Multiscale Neural PDE Surrogates for Prediction and Downscaling: Application to Ocean Currents
Abdessamad El-Kabid, Loubna Benabbou, Redouane Lguensat, Alex Hernández-García
TL;DR
This work tackles the need for high-resolution ocean current fields by introducing a resolution-agnostic neural-operator framework that can downscale coarse observations and simultaneously serve as a PDE surrogate capable of producing solutions at arbitrary resolutions. It extends neural operators with temporal capabilities and develops multiple variants (including DUNO, SpecDFNO, SpecDFNODiff, MetaGradDFNO, and MultiGradDFNO) that incorporate gradient information, residual learning, and diffusion-based upsampling, all with a soft physics constraint layer.
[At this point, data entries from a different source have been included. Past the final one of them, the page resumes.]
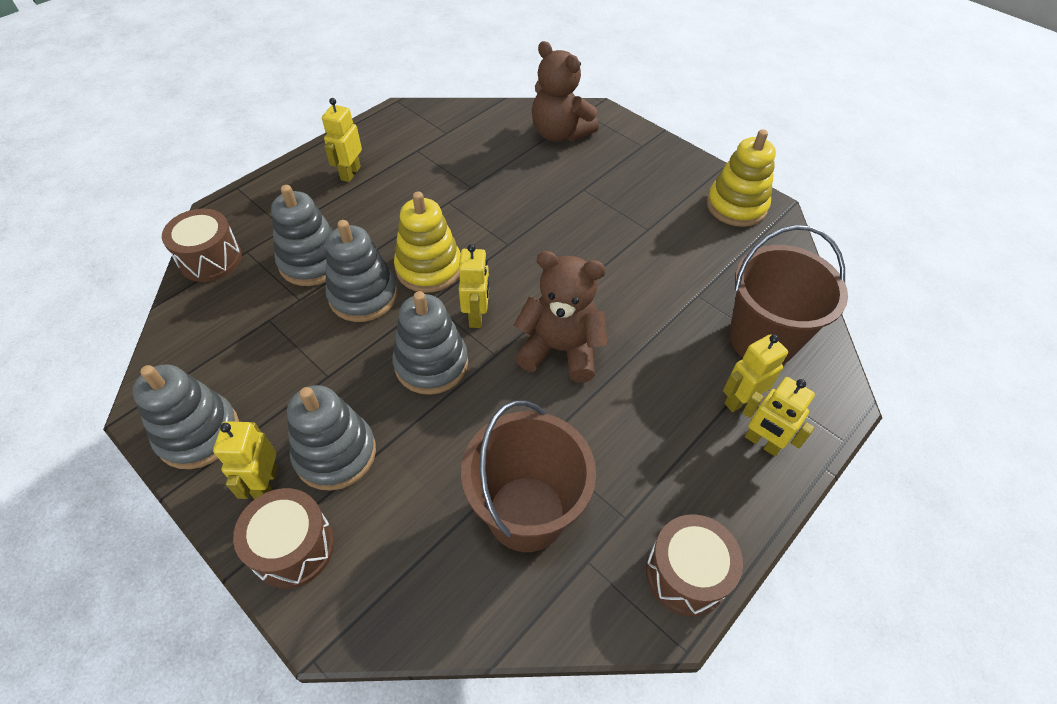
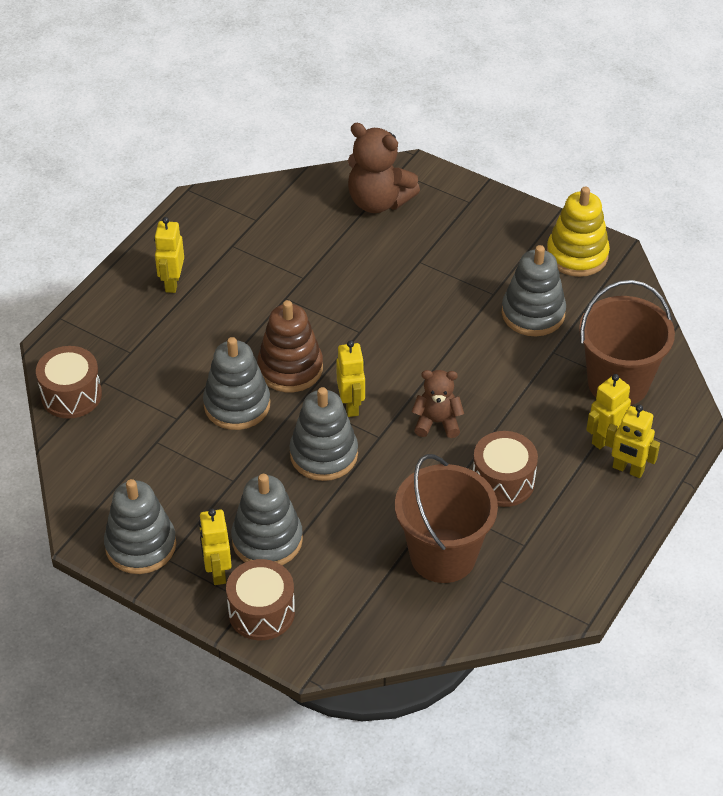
camera: 10 degrees left, 5 degrees down
(312, 262) = (173, 381): grey stacking toy -> grey stacking toy (533, 313)
(429, 268) = (290, 368): yellow stacking toy -> brown stacking toy
(560, 349) = (437, 422): brown teddy bear -> brown teddy bear, size x0.62
(686, 573) = (580, 574): brown drum -> brown drum (503, 481)

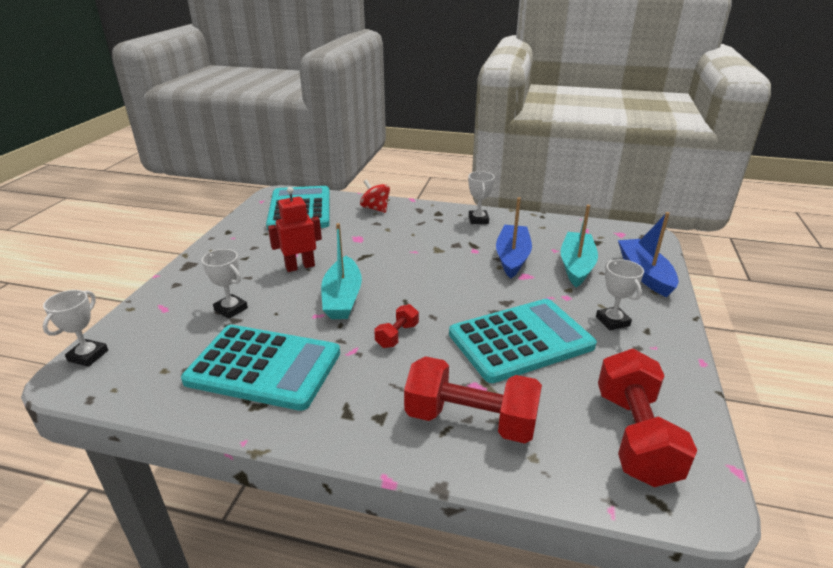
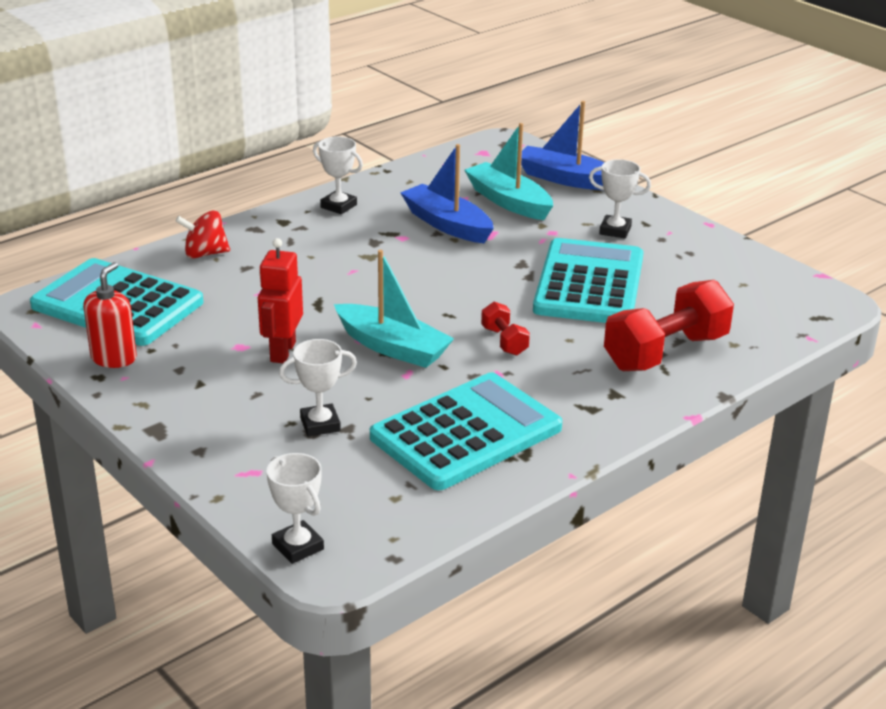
camera: 55 degrees left, 0 degrees up
(248, 228) = (114, 358): none -> red soap dispenser
(634, 436) = (755, 293): red dumbbell -> none

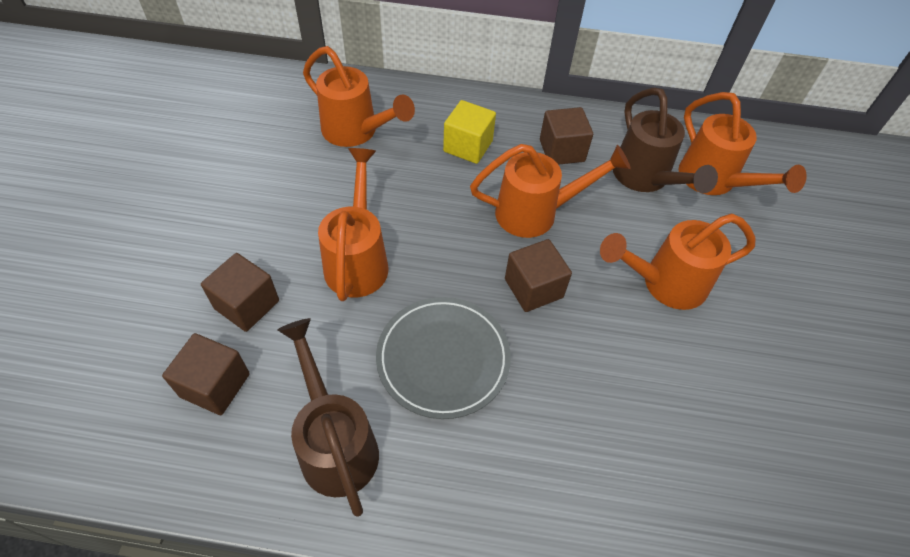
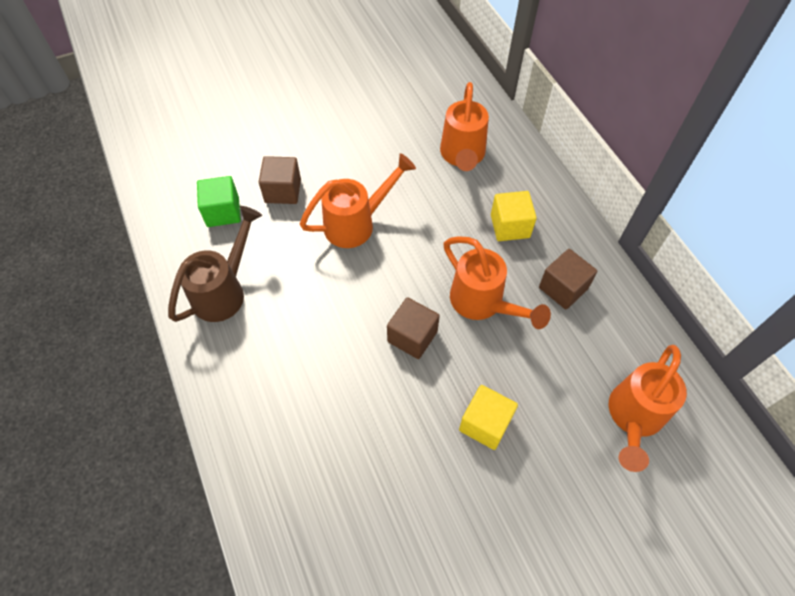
camera: 60 degrees right, 5 degrees up
(215, 385) = (223, 212): brown cube -> green cube
(443, 358) = (317, 313): grey plate -> none
(645, 179) = (586, 363): brown watering can -> none
(664, 284) = (485, 424): orange watering can -> yellow cube

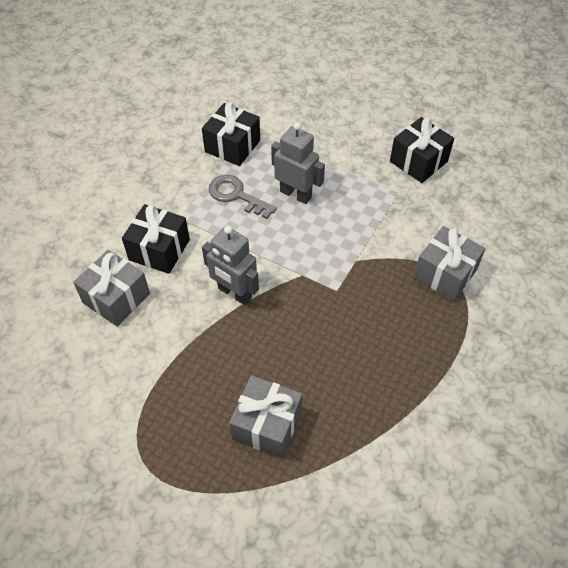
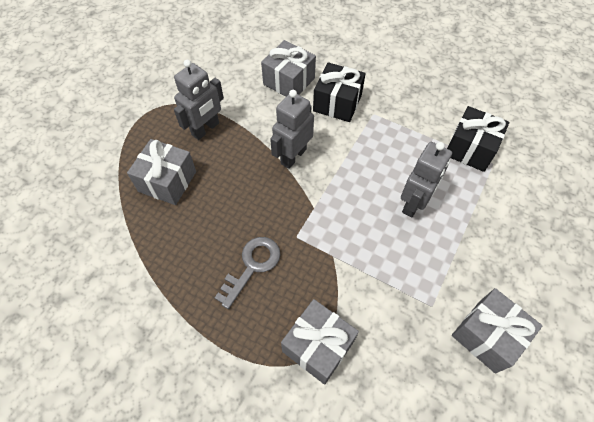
camera: 90 degrees right, 5 degrees up
(187, 388) = (206, 129): none -> grey robot
(236, 195) = (405, 154): grey key -> grey key (252, 266)
(418, 161) = (487, 335): black gift -> grey gift

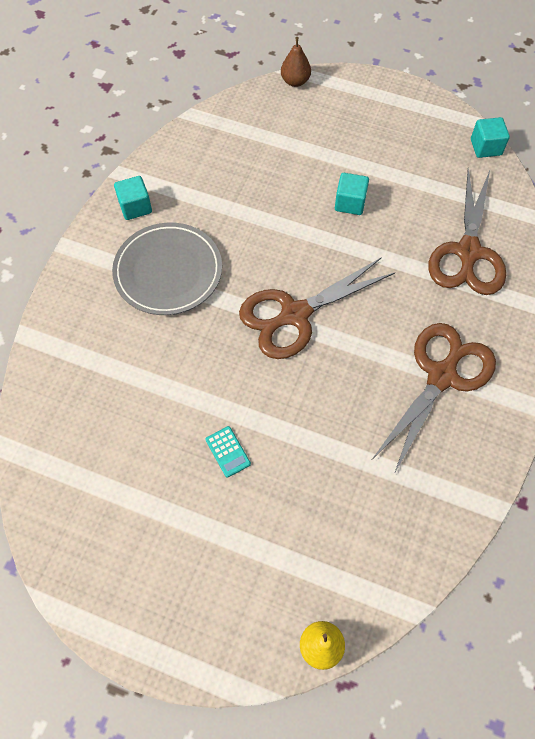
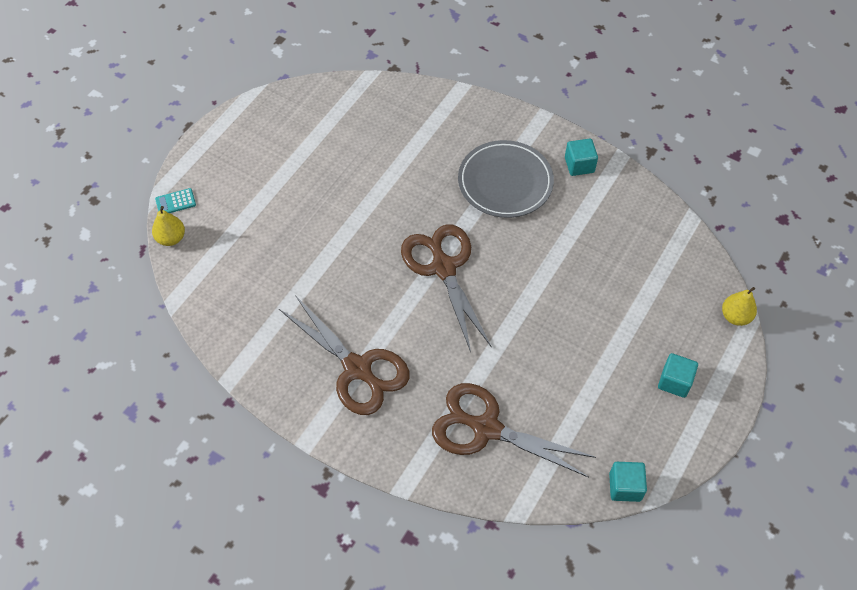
camera: 100 degrees right, 5 degrees down
(228, 452) = (330, 203): turquoise calculator -> turquoise calculator (175, 202)
(295, 81) = (735, 316): brown pear -> yellow pear
(350, 203) = (562, 335): turquoise cube -> turquoise cube (674, 382)

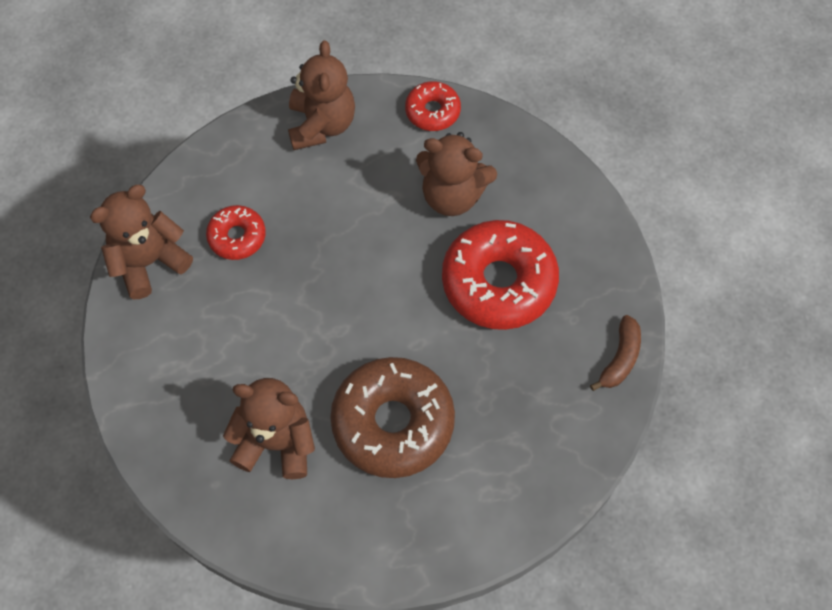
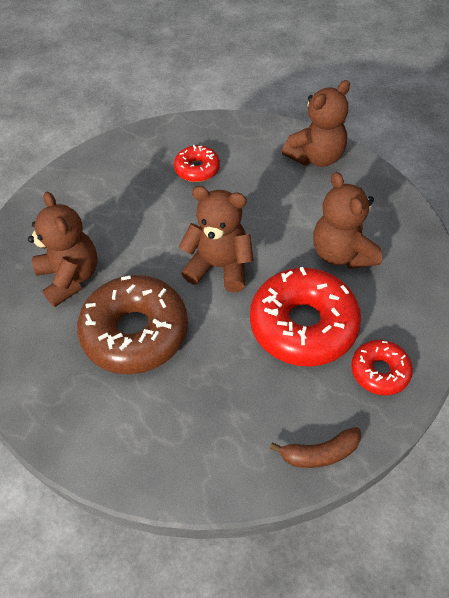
camera: 55 degrees right, 10 degrees down
(149, 262) = (143, 144): brown teddy bear -> brown teddy bear (219, 267)
(432, 111) = (392, 203): red donut -> red donut (379, 371)

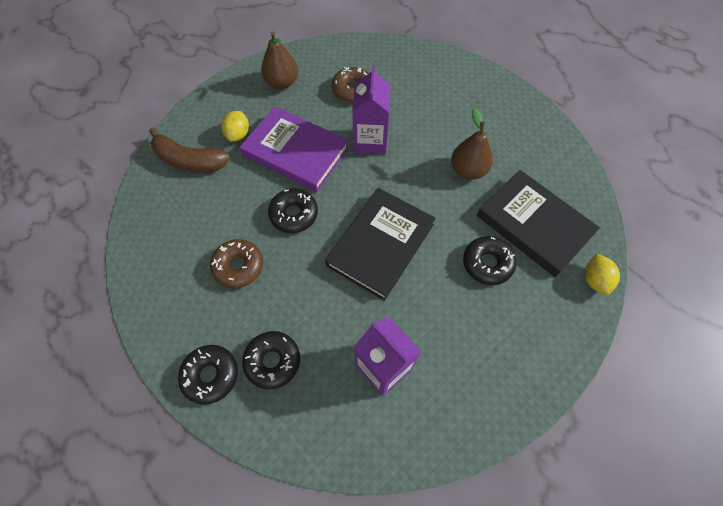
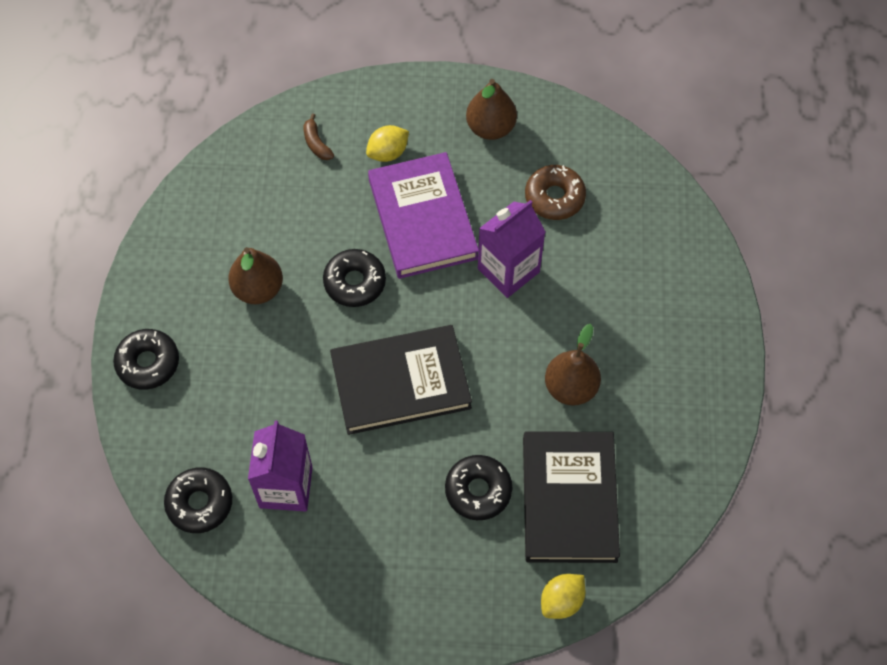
camera: 45 degrees right, 0 degrees up
(189, 160) = (316, 143): brown banana -> brown banana, size x0.48
(238, 266) = (258, 289): brown donut -> brown pear
(273, 361) = (205, 397): black donut -> black donut (200, 503)

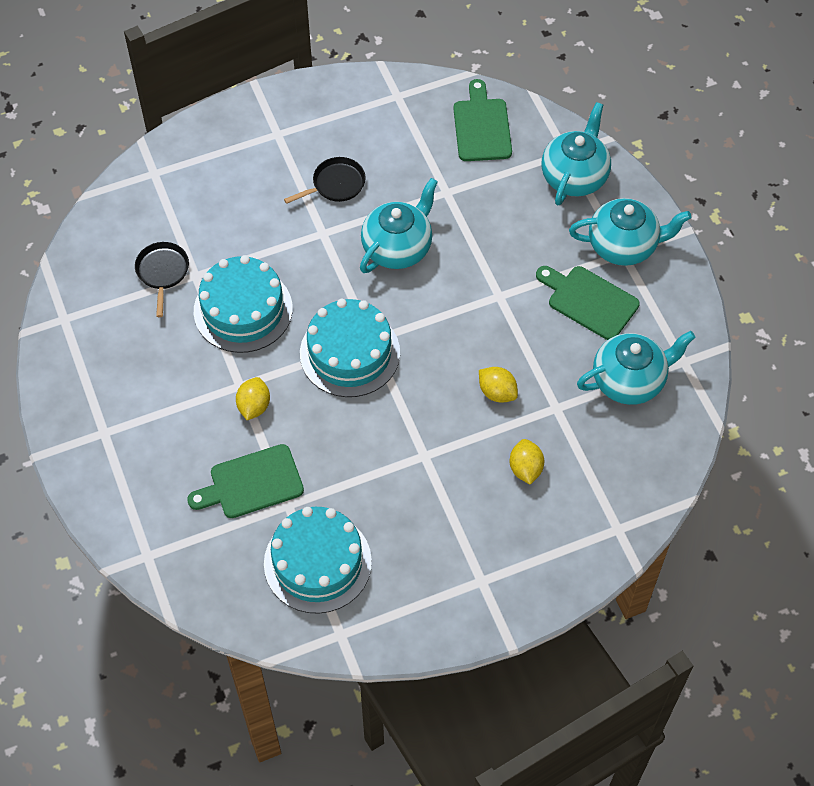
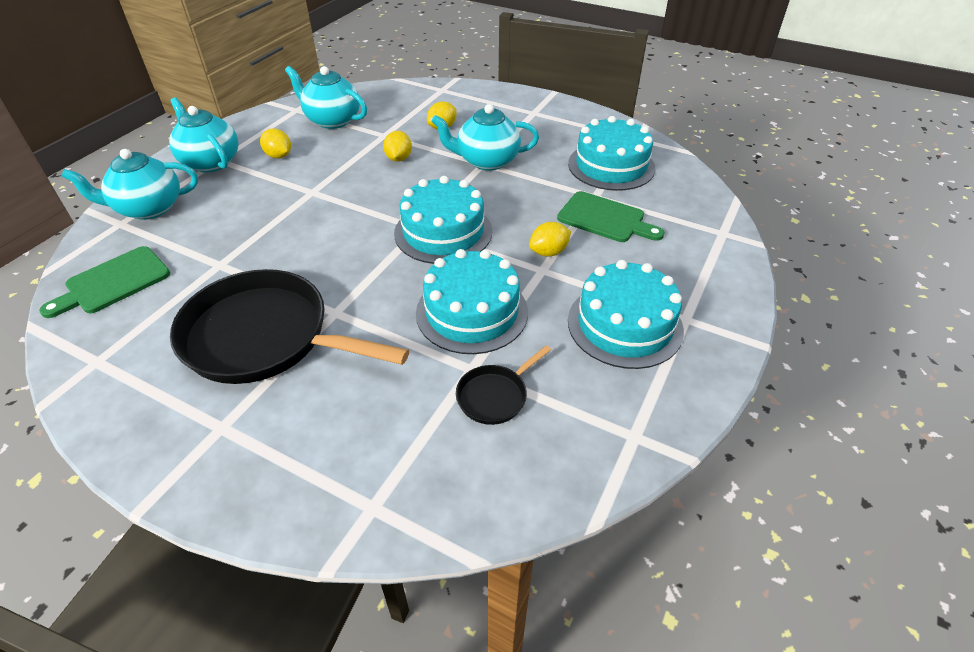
camera: 130 degrees left, 15 degrees down
(138, 390) = (625, 325): none -> turquoise cake
(335, 184) = (264, 337): black pan -> black pan, size x2.26
(398, 248) = (310, 260): turquoise teapot -> turquoise teapot (486, 161)
(589, 301) = (279, 156): green cutting board -> yellow lemon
The approach is validated on Navier–Stokes simulations and real Copernicus ocean current data, showing strong gains over CNN baselines for downscaling at twofold and fourfold resolutions and robust multi-resolution PDE prediction without external solvers, though performance degrades at eightfold downscaling due to missing subgrid details. These results demonstrate a practical, scalable path to high-resolution ocean current maps and pave the way for uncertainty quantification and physics-informed extensions in geophysical surrogates.
Abstract
Accurate modeling of physical systems governed by partial differential equations is a central challenge in scientific computing. In oceanography, high-resolution current data are critical for coastal management, environmental monitoring, and maritime safety. However, available satellite products, such as Copernicus data for sea water velocity at ~0.08 degrees spatial resolution and global ocean models, often lack the spatial granularity required for detailed local analyses. In this work, we (a) introduce a supervised deep learning framework based on neural operators for solving PDEs and providing arbitrary resolution solutions, and (b) propose downscaling models with an application to Copernicus ocean current data. Additionally, our method can model surrogate PDEs and predict solutions at arbitrary resolution, regardless of the input resolution. We evaluated our model on real-world Copernicus ocean current data and synthetic Navier-Stokes simulation datasets.